DÉBAT N°4
Les États-Nations sont-ils menacés d’implosion ? Quelles conséquences pour la France et l’Europe ?
Animé par Michèle Cotta, éditorialiste, essayiste, avec :
Dominique Reynié, professeur des universités à Sciences Po, directeur général de la Fondation pour l’innovation politique ; Manuel Valls, député (apparenté LaREM) de la 1ère circonscription de l’Essonne, ancien Premier Ministre
Les Républicains et, plus encore, le Parti socialiste sont sortis lessivés de la séquence électorale de 2017 qui a vu l’accession au pouvoir d’Emmanuel Macron et l’installation à l’Assemblée nationale d’une majorité de députés d’En Marche. Le grand parti de toutes les droites républicaines rebaptisé par Nicolas Sarkozy et le parti dominant de la gauche française fondé par François Mitterrand au congrès d’Epinay en 1971 ont vu leurs candidats éliminés, en avril, du second tour de la présidentielle. Puis, dans la foulée, ils ont fondu comme neige au soleil lors des législatives de juin. Pour autant, ils n’ont pas totalement disparu de la scène politique. Ils disposent encore tous les deux d’un solide réseau d’élus locaux. Ils n’ont pas renoncé à se reconstruire sur de nouvelles bases avec de nouveaux dirigeants.
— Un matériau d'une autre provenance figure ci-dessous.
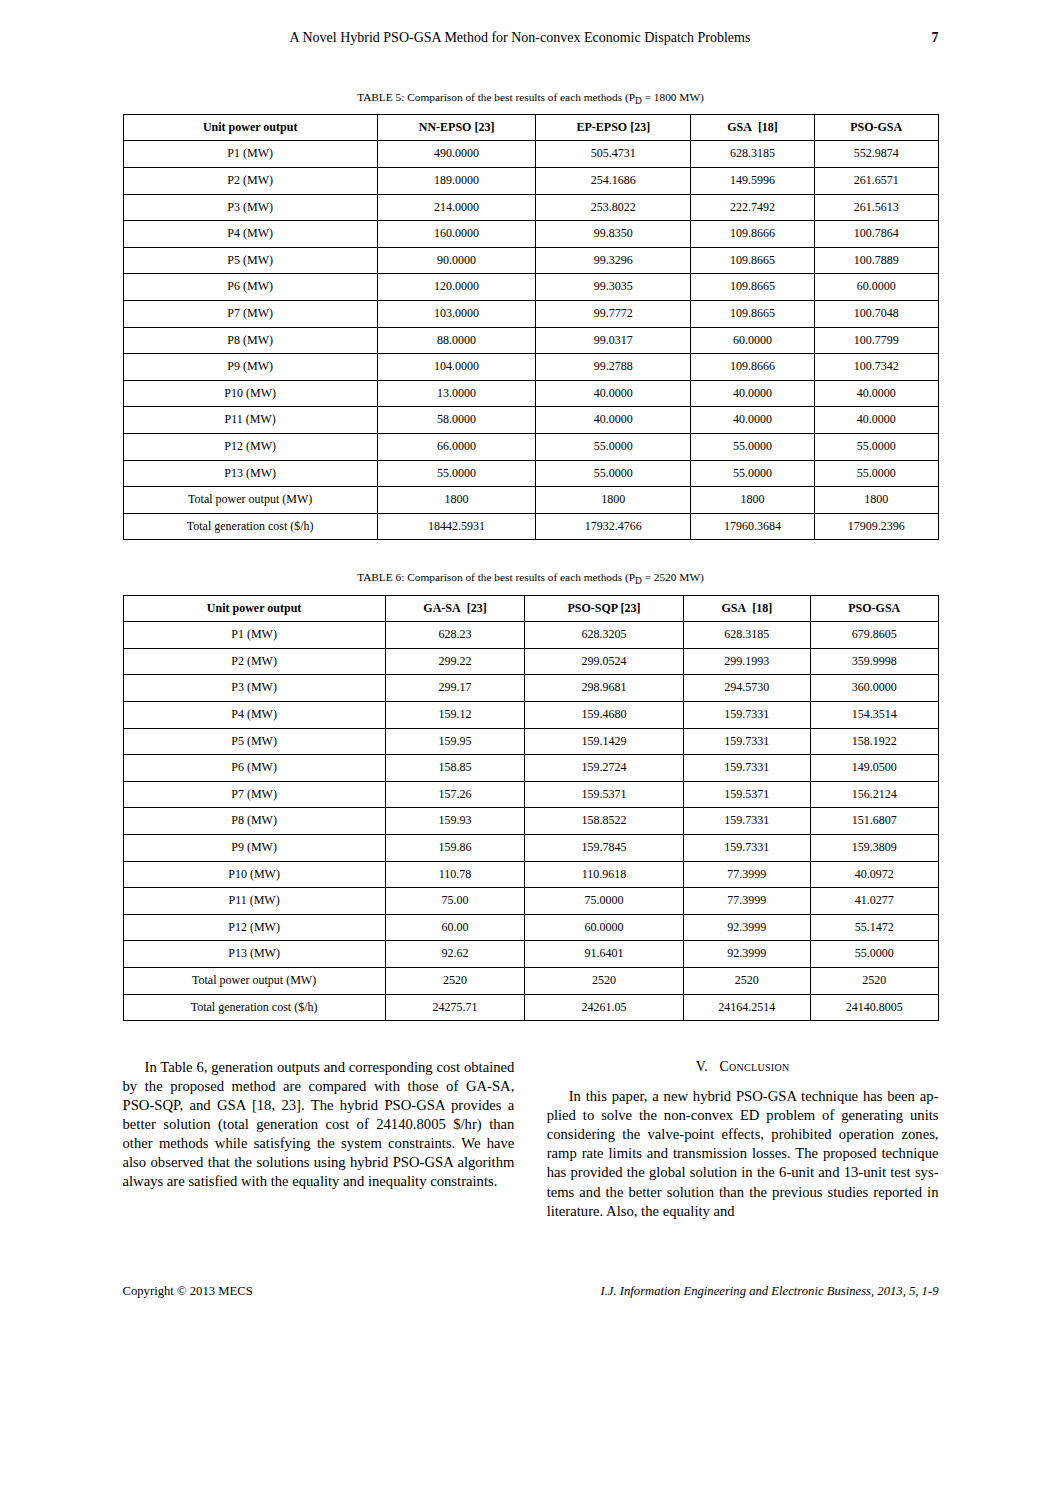A Novel Hybrid PSO-GSA Method for Non-convex Economic Dispatch Problems
7
TABLE 5: Comparison of the best results of each methods (PD = 1800 MW)
| Unit power output | NN-EPSO [23] | EP-EPSO [23] | GSA [18] | PSO-GSA |
| --- | --- | --- | --- | --- |
| P1 (MW) | 490.0000 | 505.4731 | 628.3185 | 552.9874 |
| P2 (MW) | 189.0000 | 254.1686 | 149.5996 | 261.6571 |
| P3 (MW) | 214.0000 | 253.8022 | 222.7492 | 261.5613 |
| P4 (MW) | 160.0000 | 99.8350 | 109.8666 | 100.7864 |
| P5 (MW) | 90.0000 | 99.3296 | 109.8665 | 100.7889 |
| P6 (MW) | 120.0000 | 99.3035 | 109.8665 | 60.0000 |
| P7 (MW) | 103.0000 | 99.7772 | 109.8665 | 100.7048 |
| P8 (MW) | 88.0000 | 99.0317 | 60.0000 | 100.7799 |
| P9 (MW) | 104.0000 | 99.2788 | 109.8666 | 100.7342 |
| P10 (MW) | 13.0000 | 40.0000 | 40.0000 | 40.0000 |
| P11 (MW) | 58.0000 | 40.0000 | 40.0000 | 40.0000 |
| P12 (MW) | 66.0000 | 55.0000 | 55.0000 | 55.0000 |
| P13 (MW) | 55.0000 | 55.0000 | 55.0000 | 55.0000 |
| Total power output (MW) | 1800 | 1800 | 1800 | 1800 |
| Total generation cost ($/h) | 18442.5931 | 17932.4766 | 17960.3684 | 17909.2396 |
TABLE 6: Comparison of the best results of each methods (PD = 2520 MW)
| Unit power output | GA-SA [23] | PSO-SQP [23] | GSA [18] | PSO-GSA |
| --- | --- | --- | --- | --- |
| P1 (MW) | 628.23 | 628.3205 | 628.3185 | 679.8605 |
| P2 (MW) | 299.22 | 299.0524 | 299.1993 | 359.9998 |
| P3 (MW) | 299.17 | 298.9681 | 294.5730 | 360.0000 |
| P4 (MW) | 159.12 | 159.4680 | 159.7331 | 154.3514 |
| P5 (MW) | 159.95 | 159.1429 | 159.7331 | 158.1922 |
| P6 (MW) | 158.85 | 159.2724 | 159.7331 | 149.0500 |
| P7 (MW) | 157.26 | 159.5371 | 159.5371 | 156.2124 |
| P8 (MW) | 159.93 | 158.8522 | 159.7331 | 151.6807 |
| P9 (MW) | 159.86 | 159.7845 | 159.7331 | 159.3809 |
| P10 (MW) | 110.78 | 110.9618 | 77.3999 | 40.0972 |
| P11 (MW) | 75.00 | 75.0000 | 77.3999 | 41.0277 |
| P12 (MW) | 60.00 | 60.0000 | 92.3999 | 55.1472 |
| P13 (MW) | 92.62 | 91.6401 | 92.3999 | 55.0000 |
| Total power output (MW) | 2520 | 2520 | 2520 | 2520 |
| Total generation cost ($/h) | 24275.71 | 24261.05 | 24164.2514 | 24140.8005 |
In Table 6, generation outputs and corresponding cost obtained by the proposed method are compared with those of GA-SA, PSO-SQP, and GSA [18, 23]. The hybrid PSO-GSA provides a better solution (total generation cost of 24140.8005 $/hr) than other methods while satisfying the system constraints. We have also observed that the solutions using hybrid PSO-GSA algorithm always are satisfied with the equality and inequality constraints.
V. Conclusion
In this paper, a new hybrid PSO-GSA technique has been applied to solve the non-convex ED problem of generating units considering the valve-point effects, prohibited operation zones, ramp rate limits and transmission losses. The proposed technique has provided the global solution in the 6-unit and 13-unit test systems and the better solution than the previous studies reported in literature. Also, the equality and
Copyright © 2013 MECS
I.J. Information Engineering and Electronic Business, 2013, 5, 1-9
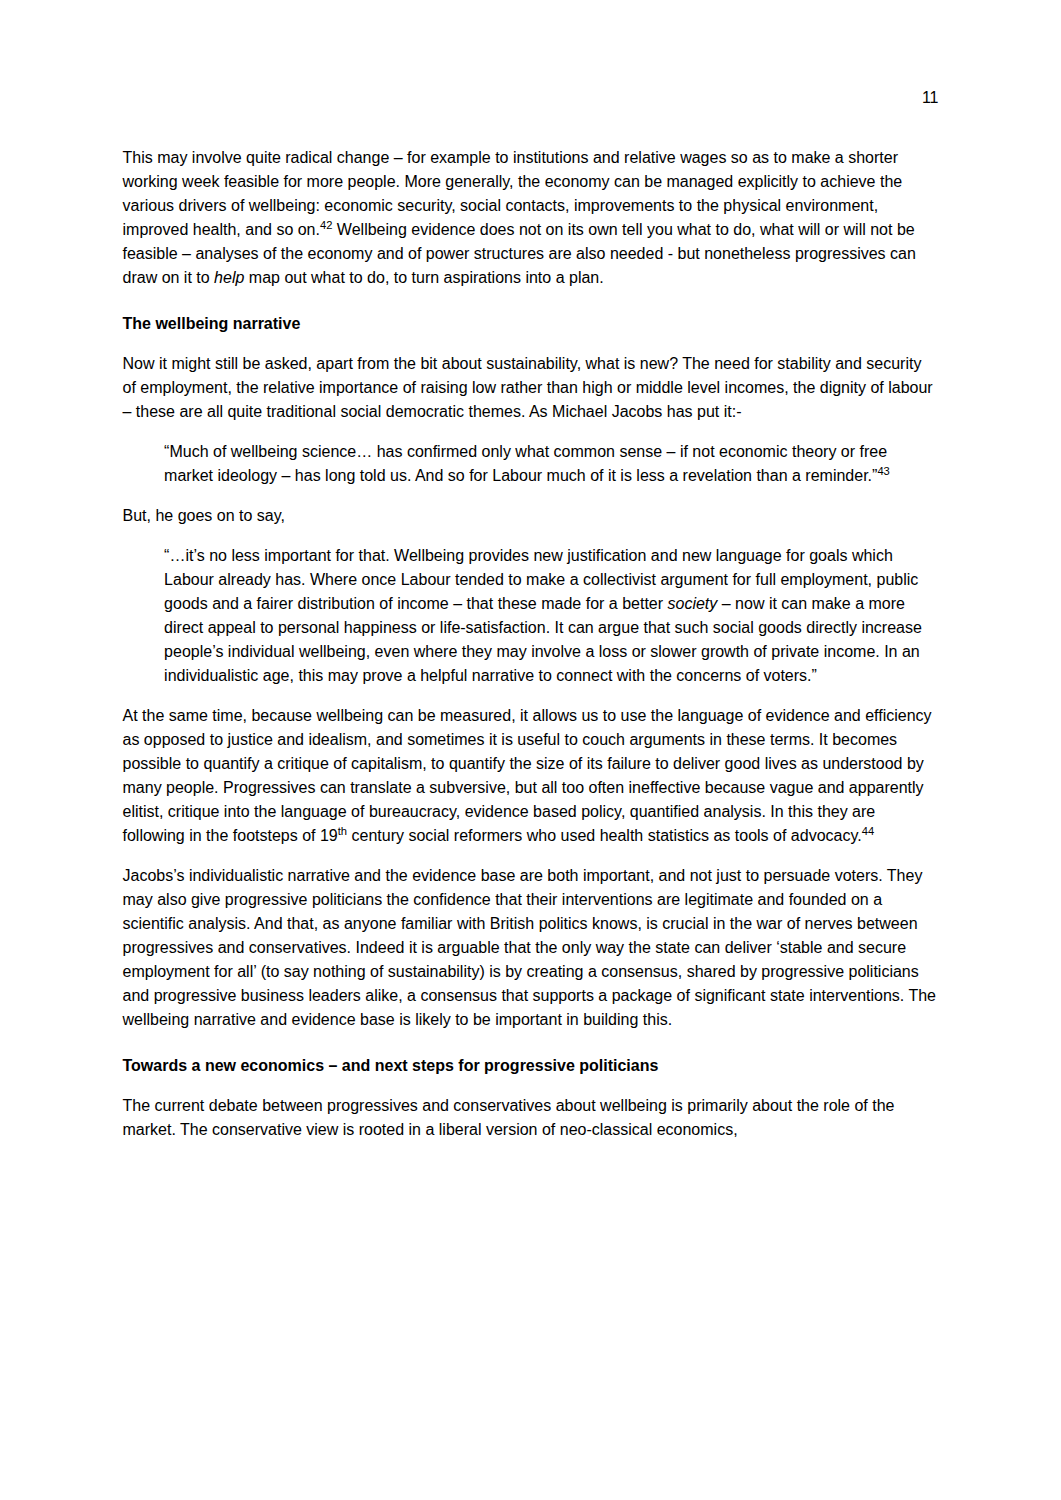11
This may involve quite radical change – for example to institutions and relative wages so as to make a shorter working week feasible for more people. More generally, the economy can be managed explicitly to achieve the various drivers of wellbeing: economic security, social contacts, improvements to the physical environment, improved health, and so on.42 Wellbeing evidence does not on its own tell you what to do, what will or will not be feasible – analyses of the economy and of power structures are also needed - but nonetheless progressives can draw on it to help map out what to do, to turn aspirations into a plan.
The wellbeing narrative
Now it might still be asked, apart from the bit about sustainability, what is new? The need for stability and security of employment, the relative importance of raising low rather than high or middle level incomes, the dignity of labour – these are all quite traditional social democratic themes. As Michael Jacobs has put it:-
“Much of wellbeing science… has confirmed only what common sense – if not economic theory or free market ideology – has long told us. And so for Labour much of it is less a revelation than a reminder.”43
But, he goes on to say,
“…it’s no less important for that. Wellbeing provides new justification and new language for goals which Labour already has. Where once Labour tended to make a collectivist argument for full employment, public goods and a fairer distribution of income – that these made for a better society – now it can make a more direct appeal to personal happiness or life-satisfaction. It can argue that such social goods directly increase people’s individual wellbeing, even where they may involve a loss or slower growth of private income. In an individualistic age, this may prove a helpful narrative to connect with the concerns of voters.”
At the same time, because wellbeing can be measured, it allows us to use the language of evidence and efficiency as opposed to justice and idealism, and sometimes it is useful to couch arguments in these terms. It becomes possible to quantify a critique of capitalism, to quantify the size of its failure to deliver good lives as understood by many people. Progressives can translate a subversive, but all too often ineffective because vague and apparently elitist, critique into the language of bureaucracy, evidence based policy, quantified analysis. In this they are following in the footsteps of 19th century social reformers who used health statistics as tools of advocacy.44
Jacobs’s individualistic narrative and the evidence base are both important, and not just to persuade voters. They may also give progressive politicians the confidence that their interventions are legitimate and founded on a scientific analysis. And that, as anyone familiar with British politics knows, is crucial in the war of nerves between progressives and conservatives. Indeed it is arguable that the only way the state can deliver ‘stable and secure employment for all’ (to say nothing of sustainability) is by creating a consensus, shared by progressive politicians and progressive business leaders alike, a consensus that supports a package of significant state interventions. The wellbeing narrative and evidence base is likely to be important in building this.
Towards a new economics – and next steps for progressive politicians
The current debate between progressives and conservatives about wellbeing is primarily about the role of the market. The conservative view is rooted in a liberal version of neo-classical economics,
Reste que la question de leur survie ou, pour le moins, de leur capacité à retrouver une place centrale dans le jeu politique français reste évidemment posée.
Qu’ont-ils payé au prix fort, l’année dernière ? Leur usure, leur impuissance face à la crise qui a sévit durant deux quinquennats, leur incapacité à renouveler leur logiciel idéologique ? C’est probable. Mais au-delà, n’est-ce pas aussi un mode d’organisation, autrement dit une manière de concevoir l’engagement et l’action politique, qui a été rejeté par une majorité de Français ? En 2017, de curieux mouvements ont arraché le pouvoir à ceux qui s’en croyaient les détenteurs légitimes. En Marche s’identifie à Emmanuel Macron jusque dans ses initiales et les Insoumis n’existent pour l’instant que pour et par Jean-Luc Mélenchon. Ce sont des organisations hypercentralisées dans leur mode de direction, faiblement démocratiques et dotées d’un logiciel idéologique livré d’en haut et clé en main. Mais en même temps, ce sont des mouvements ouverts à de nouvelles formes de militantisme, fonctionnant volontiers en réseaux, adaptés pour cela à des modes de communication propres aux réseaux sociaux.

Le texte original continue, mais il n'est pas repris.